Как на самом деле выглядит запись суда над Бродским
Блокнотик, в котором Фрида Абрамовна Вигдорова вела запись суда над «тунеядцем» Бродским, принадлежал Наталье Григорьевне Долининой, замечательной ленинградской учительнице, журналистке, которая была на суде и сидела рядом с Фридой Абрамовной. Когда читали приговор, Фрида Абрамовна так сильно сжала ее руку, что остался синяк…
Это самый обыкновенный учительский блокнот: зеленый, с проволочкой. В начале — ежедневник, написанный почерком Натальи Григорьевны: «14 марта, суббота, 8 часов. Ехать в Нарву». «15 марта, воскресенье. Телеграмма Фриде». 16 марта у Фриды Абрамовны день рождения. «17 марта, вторник. Начать сбор денег» — видимо, за билеты в театр. 18 марта c 10:40 школа,
в 15:00 — педсовет по девятым классам. 19 марта, в четверг, с 9:45 школа, а в 7 вечера — театр. И так далее.
С другого конца блокнота — тоже разные записи: домашние, школьные, журналистские, писательские, самые обыденные дела. Тот самый сбор денег за театральные билеты, запланированный на 17 марта, текст для диктанта, нарисованный карандашом чертеж какой‑то стамески, рецепт лекарства от давления: четыре лимона надо смешать с четырьмя головками чеснока, пропустить через мясорубку…
И в середине этого блокнотика начинается та самая судьбоносная запись. Это именно запись, а не стенограмма: Фрида Абрамовна не умела стенографировать, но она владела навыком быстрой записи и невероятно цепкой профессиональной — журналистской — памятью. В ее депутатских и журналистских блокнотах (а их было множество) есть совершенно потрясающие монологи людей; в них всегда слышна живая речь, это очень интересно читать.
После названия «Суд над тунеядцем Бродским» она записывает имена заседателей и их реплики — иногда с собственными комментариями: рядом со словами «ведет паразитический образ жизни» и «в перерывах не работал» пишет: «Но он же работал!»
В этой записи все диалоги, все реплики выстроены настолько жестко, через них так ясно показаны характеры этих страшных судей-обвинителей, которые Бродского не читали, что все кажется даже немного преувеличенным: в этих текстах присутствует какой-то гротеск; кажется, что люди так говорить не могут.
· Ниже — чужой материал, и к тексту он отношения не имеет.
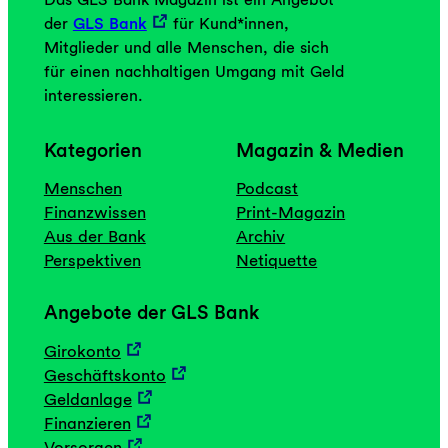
der
GLS Bank
für Kund*innen,
Mitglieder und alle Menschen, die sich
für einen nachhaltigen Umgang mit Geld
interessieren.
Kategorien
Magazin & Medien
Menschen
Podcast
Finanzwissen
Print-Magazin
Aus der Bank
Archiv
Perspektiven
Netiquette
Angebote der GLS Bank
Girokonto
Geschäftskonto
Geldanlage
Finanzieren
Vorsorgen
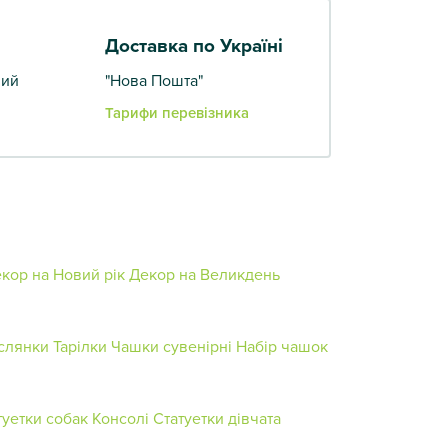
Доставка по Україні
вий
"Нова Пошта"
Тарифи перевізника
кор на Новий рік
Декор на Великдень
слянки
Тарілки
Чашки сувенірні
Набір чашок
туетки собак
Консолі
Статуетки дівчата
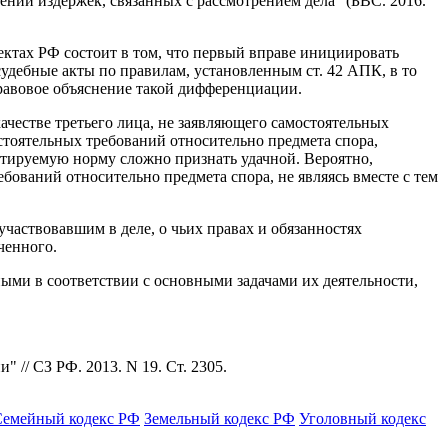
нии издержек, связанных с рассмотрением дела" (БВС. 2016.
ктах РФ состоит в том, что первый вправе инициировать
удебные акты по правилам, установленным ст. 42 АПК, в то
правовое объяснение такой дифференциации.
ачестве третьего лица, не заявляющего самостоятельных
стоятельных требований относительно предмета спора,
ентируемую норму сложно признать удачной. Вероятно,
бований относительно предмета спора, не являясь вместе с тем
участвовавшим в деле, о чьих правах и обязанностях
ченного.
ыми в соответствии с основными задачами их деятельности,
// СЗ РФ. 2013. N 19. Ст. 2305.
Семейный кодекс РФ
Земельный кодекс РФ
Уголовный кодекс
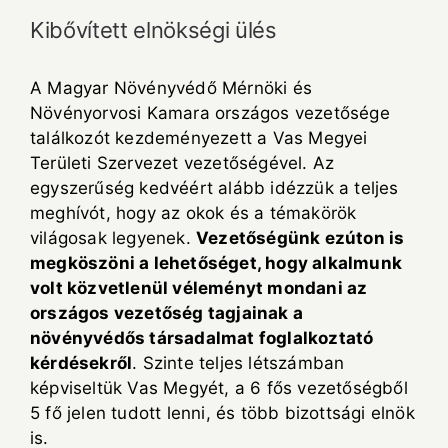
Kibővített elnökségi ülés
A Magyar Növényvédő Mérnöki és
Növényorvosi Kamara országos vezetősége
találkozót kezdeményezett a Vas Megyei
Területi Szervezet vezetőségével. Az
egyszerűség kedvéért alább idézzük a teljes
meghívót, hogy az okok és a témakörök
világosak legyenek.
Vezetőségünk ezúton is
megköszöni a lehetőséget, hogy alkalmunk
volt közvetlenül véleményt mondani az
országos vezetőség tagjainak a
növényvédős társadalmat foglalkoztató
kérdésekről
. Szinte teljes létszámban
képviseltük Vas Megyét, a 6 fős vezetőségből
5 fő jelen tudott lenni, és több bizottsági elnök
is.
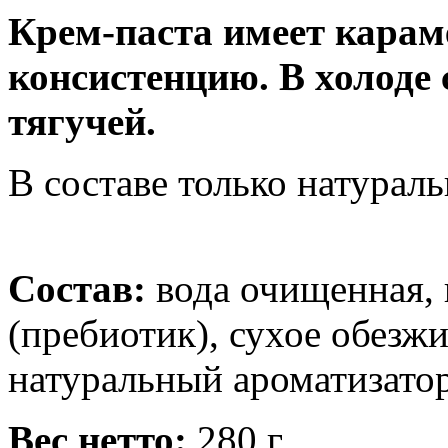
Крем-паста имеет кара
консистенцию. В холоде 
тягучей.
В составе только натурал
Состав:
вода очищенная, 
(пребиотик), сухое обезж
натуральный ароматизатор
Вес нетто:
280 г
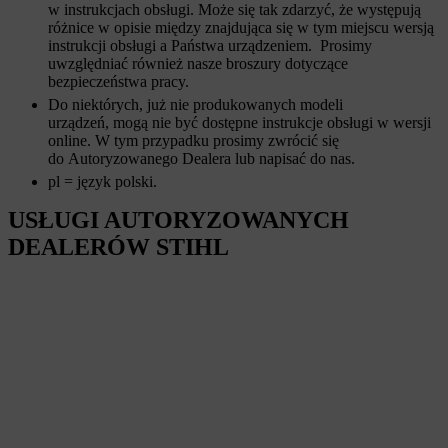
w instrukcjach obsługi. Może się tak zdarzyć, że występują
różnice w opisie między znajdująca się w tym miejscu wersją
instrukcji obsługi a Państwa urządzeniem. Prosimy
uwzględniać również nasze broszury dotyczące
bezpieczeństwa pracy.
Do niektórych, już nie produkowanych modeli
urządzeń, mogą nie być dostępne instrukcje obsługi w wersji
online. W tym przypadku prosimy zwrócić się
do Autoryzowanego Dealera lub napisać do nas.
pl = język polski.
USŁUGI AUTORYZOWANYCH
DEALERÓW STIHL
Даже фамилия заседателя Тяглого кажется придуманной, как гоголевские Держиморда и Ляпкин-Тяпкин.
То есть, когда читаешь, возникает ощущение, что это не фиксация реальных событий, а пьеса. Но вот из этого блокнота ясно видно — это просто быстрая запись их речи, с сокращениями, они именно так и говорят:
«[Судья:] (Перечисляет места работы и следовавшие за этим перерывы.) В перерывах не работал. [Комментарий:] Но он же работал!
[Бродский:] Я в перерывах занимался тем, чем занимаюсь сейчас: пишу стихи.
[Судья:] Что полезного в том, что вы часто меняли место работы?
[Бродский:] Я менял работу потому, что я хотел больше знать.
[Комментарий, зачеркнут:] Если не станет ясно, что писать стихи — это работа, ничего хорошего не будет.
О жизни и людях
[Судья:] Что вы сделали полезного для родины?
[Бродский:] Я писал стихи. Это моя работа. Я убежден, что каждое слово, мною написанное, сослужит службу многим поколениям людей».
«<…> [Адвокат:] Была ли у вас связь с секцией перевода [Союза писателей]?
[Бродский:] Да. Выступал в альманахе.
Судья [(защитнице):] Вы должны спрашивать о работе.
[Адвокат:] Я и спрашиваю о его полезной работе.
[Судья:] Э, нет! Э, нет!
<…>
[Судья:] Почему в перерывах вы не работали?
[Бродский:] Я работал. Я писал стихи.
[Судья:] Но это же не мешало вам трудиться?
[Бродский:] А я трудился. Я писал стихи».
Эта запись была впервые опубликована в России в журнале «Огонек» в 1988 году дочерью Фриды Абрамовны Александрой Раскиной, с предисловием Лидии Корнеевны Чуковской и комментарием Эдуарда Безносова. Называлась она «Судилище».